One of things I miss the most besides our long political conversations (read: fights) is her food! I ate dinner with her pretty much twice a month from age 18 to 27, and I spent every major holiday in DC with the ole' fam just to rekindle my taste buds for what I knew was the best food around. We had the holiday staples for Easter, Christmas and Thanksgiving: chestnut stuffing (I want to cry), Avgolemino soup, green beans with tomatoes, mashed potatoes and sweet potatoes. She'd throw in the occassional tyropita triangles or taramousalata as hor d'oeurves, and if it was Thanksgiving there would never be less than six pies. At Christmas, there would be pies along with baklava, along with everything you see in the photo above.
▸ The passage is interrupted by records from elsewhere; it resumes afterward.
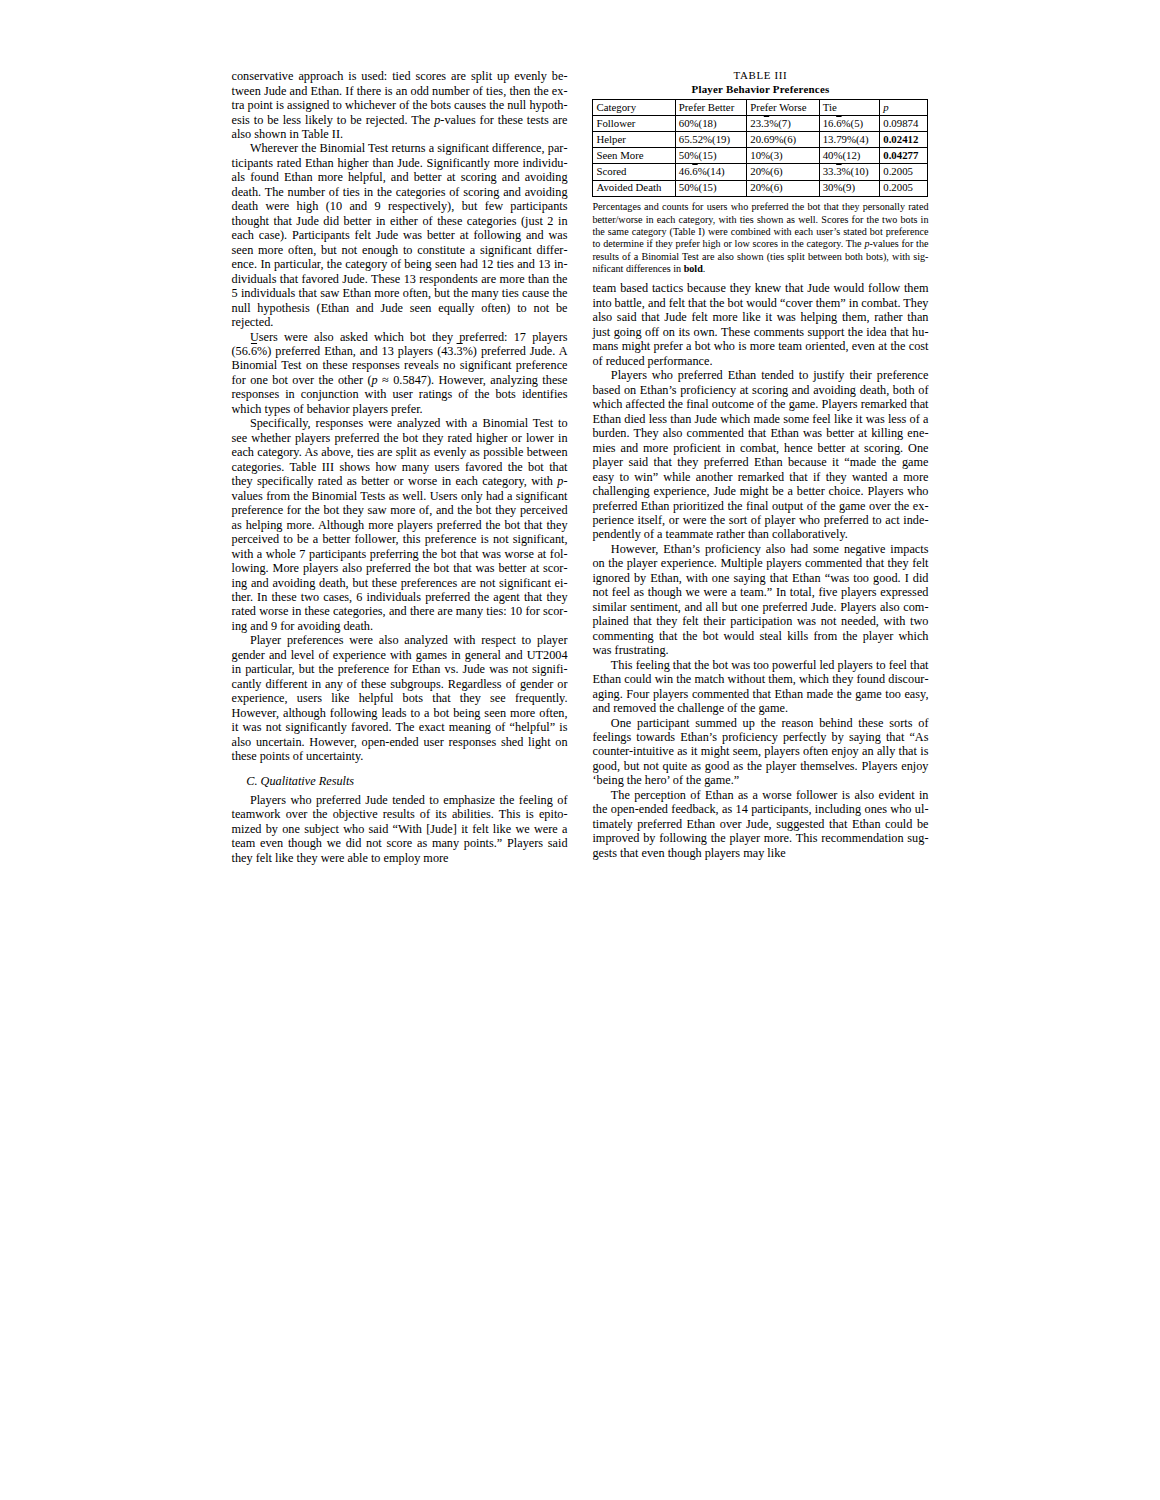conservative approach is used: tied scores are split up evenly between Jude and Ethan. If there is an odd number of ties, then the extra point is assigned to whichever of the bots causes the null hypothesis to be less likely to be rejected. The p-values for these tests are also shown in Table II.
Wherever the Binomial Test returns a significant difference, participants rated Ethan higher than Jude. Significantly more individuals found Ethan more helpful, and better at scoring and avoiding death. The number of ties in the categories of scoring and avoiding death were high (10 and 9 respectively), but few participants thought that Jude did better in either of these categories (just 2 in each case). Participants felt Jude was better at following and was seen more often, but not enough to constitute a significant difference. In particular, the category of being seen had 12 ties and 13 individuals that favored Jude. These 13 respondents are more than the 5 individuals that saw Ethan more often, but the many ties cause the null hypothesis (Ethan and Jude seen equally often) to not be rejected.
Users were also asked which bot they preferred: 17 players (56.6%) preferred Ethan, and 13 players (43.3%) preferred Jude. A Binomial Test on these responses reveals no significant preference for one bot over the other (p ≈ 0.5847). However, analyzing these responses in conjunction with user ratings of the bots identifies which types of behavior players prefer.
Specifically, responses were analyzed with a Binomial Test to see whether players preferred the bot they rated higher or lower in each category. As above, ties are split as evenly as possible between categories. Table III shows how many users favored the bot that they specifically rated as better or worse in each category, with p-values from the Binomial Tests as well. Users only had a significant preference for the bot they saw more of, and the bot they perceived as helping more. Although more players preferred the bot that they perceived to be a better follower, this preference is not significant, with a whole 7 participants preferring the bot that was worse at following. More players also preferred the bot that was better at scoring and avoiding death, but these preferences are not significant either. In these two cases, 6 individuals preferred the agent that they rated worse in these categories, and there are many ties: 10 for scoring and 9 for avoiding death.
Player preferences were also analyzed with respect to player gender and level of experience with games in general and UT2004 in particular, but the preference for Ethan vs. Jude was not significantly different in any of these subgroups. Regardless of gender or experience, users like helpful bots that they see frequently. However, although following leads to a bot being seen more often, it was not significantly favored. The exact meaning of “helpful” is also uncertain. However, open-ended user responses shed light on these points of uncertainty.
C. Qualitative Results
Players who preferred Jude tended to emphasize the feeling of teamwork over the objective results of its abilities. This is epitomized by one subject who said “With [Jude] it felt like we were a team even though we did not score as many points.” Players said they felt like they were able to employ more
TABLE III Player Behavior Preferences
| Category | Prefer Better | Prefer Worse | Tie | p |
| --- | --- | --- | --- | --- |
| Follower | 60%(18) | 23. 3 %(7) | 16. 6 %(5) | 0.09874 |
| Helper | 65.52%(19) | 20.69%(6) | 13.79%(4) | 0.02412 |
| Seen More | 50%(15) | 10%(3) | 40%(12) | 0.04277 |
| Scored | 46. 6 %(14) | 20%(6) | 33. 3 %(10) | 0.2005 |
| Avoided Death | 50%(15) | 20%(6) | 30%(9) | 0.2005 |
Percentages and counts for users who preferred the bot that they personally rated better/worse in each category, with ties shown as well. Scores for the two bots in the same category (Table I) were combined with each user’s stated bot preference to determine if they prefer high or low scores in the category. The p-values for the results of a Binomial Test are also shown (ties split between both bots), with significant differences in bold.
team based tactics because they knew that Jude would follow them into battle, and felt that the bot would “cover them” in combat. They also said that Jude felt more like it was helping them, rather than just going off on its own. These comments support the idea that humans might prefer a bot who is more team oriented, even at the cost of reduced performance.
Players who preferred Ethan tended to justify their preference based on Ethan’s proficiency at scoring and avoiding death, both of which affected the final outcome of the game. Players remarked that Ethan died less than Jude which made some feel like it was less of a burden. They also commented that Ethan was better at killing enemies and more proficient in combat, hence better at scoring. One player said that they preferred Ethan because it “made the game easy to win” while another remarked that if they wanted a more challenging experience, Jude might be a better choice. Players who preferred Ethan prioritized the final output of the game over the experience itself, or were the sort of player who preferred to act independently of a teammate rather than collaboratively.
However, Ethan’s proficiency also had some negative impacts on the player experience. Multiple players commented that they felt ignored by Ethan, with one saying that Ethan “was too good. I did not feel as though we were a team.” In total, five players expressed similar sentiment, and all but one preferred Jude. Players also complained that they felt their participation was not needed, with two commenting that the bot would steal kills from the player which was frustrating.
This feeling that the bot was too powerful led players to feel that Ethan could win the match without them, which they found discouraging. Four players commented that Ethan made the game too easy, and removed the challenge of the game.
One participant summed up the reason behind these sorts of feelings towards Ethan’s proficiency perfectly by saying that “As counter-intuitive as it might seem, players often enjoy an ally that is good, but not quite as good as the player themselves. Players enjoy ‘being the hero’ of the game.”
The perception of Ethan as a worse follower is also evident in the open-ended feedback, as 14 participants, including ones who ultimately preferred Ethan over Jude, suggested that Ethan could be improved by following the player more. This recommendation suggests that even though players may like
I long for her Avgolemino soup with it's rich chicken broth and bechemel, egg, lemon and rice. She had this way of making sure the chicken was the primary flavor, while the bechemel, egg and lemon simply brushed your tastebuds like velvet. I know that sounds odd, because chicken broth is the base, but sometimes you can get or make Avgolemino with too much lemon, or worse, it can taste like chicken with flour sauce (uncooked bechemel) or chicken flavored water. She truly made velvet chicken soup. The Greeks should rename it. Ah, but they couldn't. Like most of her recipes, my grandmother perfected this one on her own. You can't buy this in any of the best restaurants in Greece, nor does anyone else's Yiayia know how to make it like this. Do I sound partial? I say this based on years of searching for good Greek food outside of my grandmother's kitchen. 

Right after my grandmother was married, her mother told her the first thing she should think about when she wakes up in the morning is, "what is my husband going to have for dinner tonight?" She took it to heart. Asked how she learned to cook, she'd simply say anyone can cook as long as they know how to read a recipe. And I guess that's why I started something like Cookology. I hope to use my store (and this blog) to share family recipes, kitchen successes and failures, and all the little things about everyday home cooking that make food and family such a joy.

Avgolemino Chicken Stock Soup Tips:
  • When making stock, don't use a pot larger than a 6 or 7 qts.
  • Buy chicken back and necks only. Forget using a whole chicken when trying to make a stock, you can't get enough flavor out of it. And don't even think about buying canned stock. The makers throw in onion powder, garlic and other spices, which throws off the entire recipe.
  • Fill the pot with water only an inch over the chicken.
  • Toss in lots of fresh celery (mostly the outer stalks where all the flavor is).
  • Add a few carrots.
  • Add a little salt and pepper (add most of the salt at the table before eating)
  • Cook on low for the entire day and most of the night until the bones have practically disappeared (seriously).